» ЗАДАНИЕ 1:
Ответьте по интервью на три вопроса:
(a) Кем называет себя Дмитрий Бозин?
(b) В какой город прилетели актеры, когда Бозину после смены часовых поясов не удалось выспаться?
(c) С чем Бозин прямо ассоциирует происходящее на сцене?
» ЗАДАНИЕ 2: Выпишите из интервью дословно фрагмент от слов «Updated 10 ноября» до слов «свет и тьму.» включительно.

» ТЕКСТ ДЛЯ ЧТЕНИЯ:
^^^^
Posted 2 сентября 2015,, 09:43

Published 2 сентября 2015,, 09:43

Modified 10 ноября 2022,, 18:42

Updated 10 ноября 2022,, 18:42

О, Бозин! Звезда театра Виктюка: «Соперничество на сцене приводит к краху всех актеров»

2 сентября 2015, 09:43
Ведущего актера театра Романа Виктюка Дмитрия Бозина принято считать везунчиком. Соланж в «Служанках», Саломея, маркиз де Сад, Воланд, Рудольф Нуреев, Дон Жуан – каждая его роль вызывает у зрителя и критиков бурю эмоци. Бозину легко даются как мужские, так и женские персонажи. Яркое свидетельство его таланта – моноспектакли, во время которых актер, оставаясь один на один с залом, без труда удерживает внимание зрителя. Дмитрий Бозин не сторонник традиций психологического театра, он называет себя мифологиком. Работая над ролью, Бозин погружается в глубины человеческой сути, чтобы увидеть там свет и тьму.

«Создателей «Служанок» вел бог»

– Дмитрий, театр Виктюка уже дважды привозил в Уфу «Служанок». Каждый раз после спектакля среди поклонников разгораются споры, кто из вашей четверки взял на себя функцию энергетического ядра. А что происходит за кулисами?

– Соперничество на сцене приводит к краху всех актеров, независимо от их школ и техник. Пока соперничаешь на сцене, ничего со сцены в зал не пойдет. Поэтому мы всегда смеялись, еще со времен участия в спектакле Димы Жойдика, когда слышали: «Сегодня наш победил!». Назовите нам градацию или систему правил, по которой вы нас сравниваете! Мы-то сами ее не понимаем, потому что между собой не сражаемся. Партнёр всегда может тебе помочь, если он понимает, что ты сегодня не в форме… У меня были такие ситуации. Прилетели мы в Красноярск. Смена часовых поясов, два часа на сон, да и тот не получился, и ты реально не то, чтобы пробежать, ты в плие опуститься не можешь – ноги не держат. А твой партнер прилетел чуть раньше и выспался. Он берет на себя всю функцию локомотива, а ты озвучиваешь пространство вокруг него. Это самое ценное и есть партнерство. Другого варианта нет для таких энергичных спектаклей, когда поток должен, не останавливаясь, все время литься в зрительный зал. Люди должны забывать, где находятся, просто терять, забывать себя. То, что у нас на сцене происходит, это не человеческое, это само существо зависти и гнева, воображения, вдохновения. С моей точки зрения, это прямая ассоциация с греческой трагедией.
^^^^
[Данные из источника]

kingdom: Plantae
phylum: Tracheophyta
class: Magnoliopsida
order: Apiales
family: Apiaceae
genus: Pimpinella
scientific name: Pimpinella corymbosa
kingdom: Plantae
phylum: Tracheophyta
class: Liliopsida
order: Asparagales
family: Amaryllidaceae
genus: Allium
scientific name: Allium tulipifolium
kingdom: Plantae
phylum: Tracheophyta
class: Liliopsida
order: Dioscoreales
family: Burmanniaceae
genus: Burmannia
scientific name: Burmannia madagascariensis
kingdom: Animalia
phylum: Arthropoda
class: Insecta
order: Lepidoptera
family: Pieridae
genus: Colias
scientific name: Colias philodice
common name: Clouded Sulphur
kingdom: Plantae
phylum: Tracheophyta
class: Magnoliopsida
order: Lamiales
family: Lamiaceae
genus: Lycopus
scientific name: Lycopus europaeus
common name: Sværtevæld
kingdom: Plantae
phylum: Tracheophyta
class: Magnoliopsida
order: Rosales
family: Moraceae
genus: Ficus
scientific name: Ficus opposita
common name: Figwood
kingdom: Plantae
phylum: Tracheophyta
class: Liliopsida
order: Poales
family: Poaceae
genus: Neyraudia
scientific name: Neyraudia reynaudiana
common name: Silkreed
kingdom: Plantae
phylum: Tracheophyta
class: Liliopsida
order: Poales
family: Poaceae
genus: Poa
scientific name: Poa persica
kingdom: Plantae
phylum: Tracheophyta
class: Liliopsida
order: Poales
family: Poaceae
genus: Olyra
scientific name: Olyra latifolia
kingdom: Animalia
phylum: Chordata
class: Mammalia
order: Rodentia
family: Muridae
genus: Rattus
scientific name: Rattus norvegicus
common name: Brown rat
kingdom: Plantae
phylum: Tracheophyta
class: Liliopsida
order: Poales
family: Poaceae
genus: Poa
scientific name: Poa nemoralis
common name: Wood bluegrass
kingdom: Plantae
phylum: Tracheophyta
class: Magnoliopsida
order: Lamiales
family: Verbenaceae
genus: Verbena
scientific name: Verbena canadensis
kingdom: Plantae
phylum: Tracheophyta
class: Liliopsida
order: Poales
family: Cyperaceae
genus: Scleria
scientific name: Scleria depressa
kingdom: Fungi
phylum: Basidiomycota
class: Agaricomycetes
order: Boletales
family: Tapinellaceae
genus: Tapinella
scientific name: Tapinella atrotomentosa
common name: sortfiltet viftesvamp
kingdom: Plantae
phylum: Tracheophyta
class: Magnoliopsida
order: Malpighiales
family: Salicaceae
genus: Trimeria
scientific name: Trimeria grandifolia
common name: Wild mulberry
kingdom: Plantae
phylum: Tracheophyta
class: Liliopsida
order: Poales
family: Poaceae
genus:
^^^^
» ПОЛНЫЙ ОТВЕТ 1:
(a) Мифологиком.
(b) В Красноярск.
(c) С греческой трагедией.

» ПОЛНЫЙ ОТВЕТ 2:
Updated 10 ноября 2022,, 18:42

О, Бозин! Звезда театра Виктюка: «Соперничество на сцене приводит к краху всех актеров»

2 сентября 2015, 09:43
Ведущего актера театра Романа Виктюка Дмитрия Бозина принято считать везунчиком. Соланж в «Служанках», Саломея, маркиз де Сад, Воланд, Рудольф Нуреев, Дон Жуан – каждая его роль вызывает у зрителя и критиков бурю эмоци. Бозину легко даются как мужские, так и женские персонажи. Яркое свидетельство его таланта – моноспектакли, во время которых актер, оставаясь один на один с залом, без труда удерживает внимание зрителя. Дмитрий Бозин не сторонник традиций психологического театра, он называет себя мифологиком. Работая над ролью, Бозин погружается в глубины человеческой сути, чтобы увидеть там свет и тьму.